Free Speech, Lock and Hobbes

Gar Lipow lipowg at sprintmail.com
Fri Apr 23 20:59:44 PDT 1999


I'm going to go back to couple of arguments that have died, and add a couple of last comments -- from a perspective which may be useful.

Charles Brown has, I think, given the best statements of the perspective for banning hate speech. I think, in essence he is arguing for such as a positive reform that is positive, even if carried out in a capitalist, racists, sexists society -- and in this aspect comparable to trade unionism, or socialized health insurance, and other such reforms.

The practical difference I is that while the other reforms are positive even when contaminated and distorted by various oppressions, controls on speech are not. For example, if the U.S. (the only rich country relying primarily on private insurance to pay for health care) were to adapt single payer health this would be positive for everyone, including the poorest of the poor, non-whites, women. The fact that the medical profession is still overwhelmingly white and male , that rich areas have better and more hospitals and doctors than poor, the oppression of the disabled and the old, the thousand and one types of structural unfairness that would remain in our medical system would not keep it from being a tremendous improvement. (Of course in winning single payer health,we would try to build in precautions against these evils. And after it is won, we would continue the struggle.) But even as poorly implemented as systems as Canada's, with health care reduced to provide property tax cuts, is immensely superior to the mess we have in the U.S.

Compare to this to censorship of hate speech -- group libel laws , let's say or any of a thousand other types of proposal. In a capitalist society could you pass a group libel law that does not include "hate" speech against white people, men, heterosexuals, rich people, and christians? Don't you think some way would be found to distort them to stop far more left wing speech than right. What you would inevitably end up with is a law that was "equally" applied to ban the KKK and Nazis on the one hand, and Brad De Long on the other (with anyone to the left of Brad automatically going to jail). The point is an imperfectly implemented single payer plan is a lesser good. An imperfectly implemented hate speech law is a weapon of oppression against the entire left. I would add that since I know no perfect leftists, this would be an excellent practical argument against censorship in a left wing society. There are a number of people on this list I admire -- but I cannot think of any of them I would trust to tell me what I could or could not say. For that matter I don't think I would trust myself with the job of censoring others.

Now another point: Carrol discussed Locke as a tremendous advance in political thought. Now Locke did indeed make a number of tremendous advances in political thought.

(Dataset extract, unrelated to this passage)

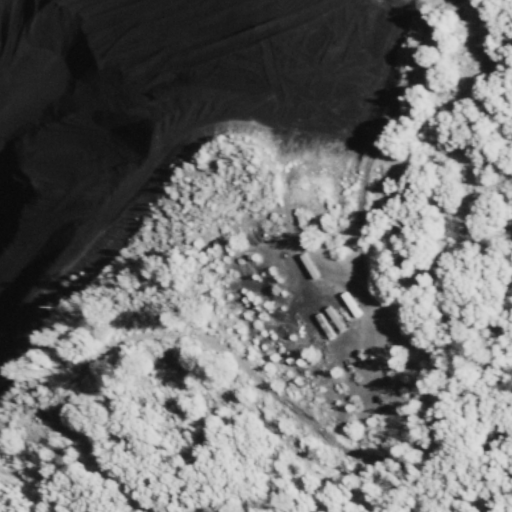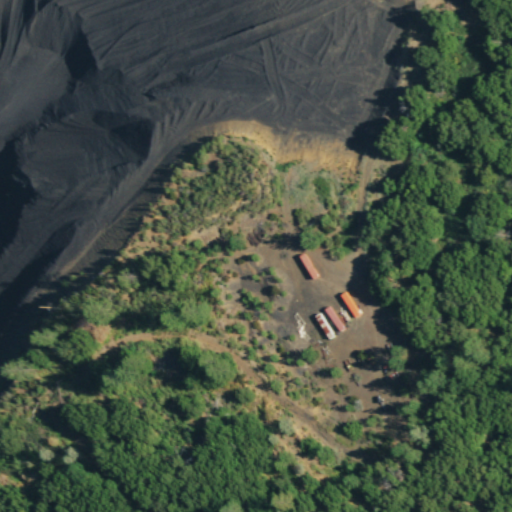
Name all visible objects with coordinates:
quarry: (205, 219)
road: (80, 451)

And the social compact is indeed a radical advance -- in fact more radical than is usually realized. But the idea of the social compact (not contract) was invented not by Locke, but by Hobbes -- who in spite of immensely conservative leanings was the inventor of modern liberalism.

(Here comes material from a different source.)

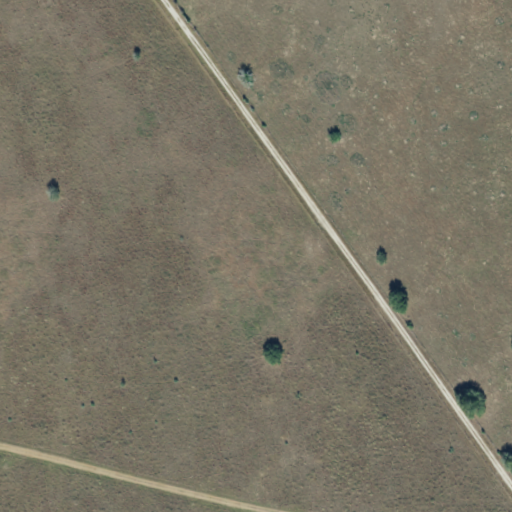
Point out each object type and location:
road: (341, 237)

You see, the idea of the social contract was not new, but went back to at least mediaeval times and probably to before Aristotle. The idea that government represents an agreement, a promise between ruled and ruler is an advance over simple divine right. Under the social contract idea, rulers at least have some obligation to the ruled. But idea of a social compact was far more radical. For the idea of a social *compact* is that each agrees with the other to obey the state, the great monster. In short under the social compact theory the people owe *nothing* to any ruler. Their obligation is to one another. Government is no longer a sacred obligation, but a mere instrument, a tool of the ruled.

Now Hobbes was not an idiot. Many people have suggested that he aware at least some of the implications of what he was writing. Cromwell was firmly in command at the time Leviathan was published. By staying on the abstract plane, it could be taken both as a defense of the old monarchy, and as a defense of the new dictatorship -- since any power that people obey could be considered legitimate under this idea.

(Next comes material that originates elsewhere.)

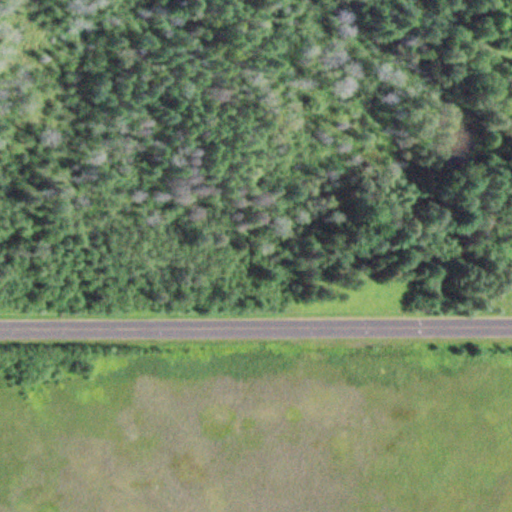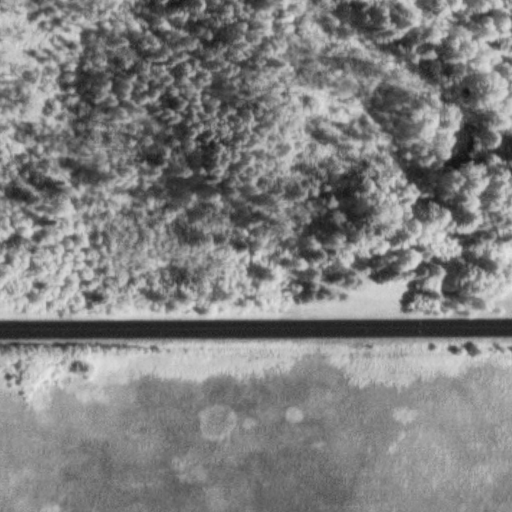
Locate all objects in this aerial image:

Lockes brilliance (in addition to a great many important specifics) was in seeing more of the implications of this idea. If you read Locke, though he uses the term "contract" rather than "compact" you will find almost the exact same wording as Hobbes -- that each agree with ever other. You can also find it in Rousseau. But Locke deserves the credit for truly seeing the revolutionary implications in what was intended to be a conservative document. Note you have to see both tendencies here; the reactionary tendency is inextricably woven with the progressive one. The absolute right of revolution is there in dialectical tension with the absolute right of any government which is obeyed to be obeyed.

Still in this highly deductive, and postulate driven political philosophy, you have the first hint, just a small taste of the government not only subordinate to the people, but shaped by social circumstance.

It also is an idea shaped by material conditions. Only in a world where new instruments were being developed at at the astounding rate of many dozens per century (not irony -- truly an acceleration compared to the past) could the idea of government as a mere instrument itself occur.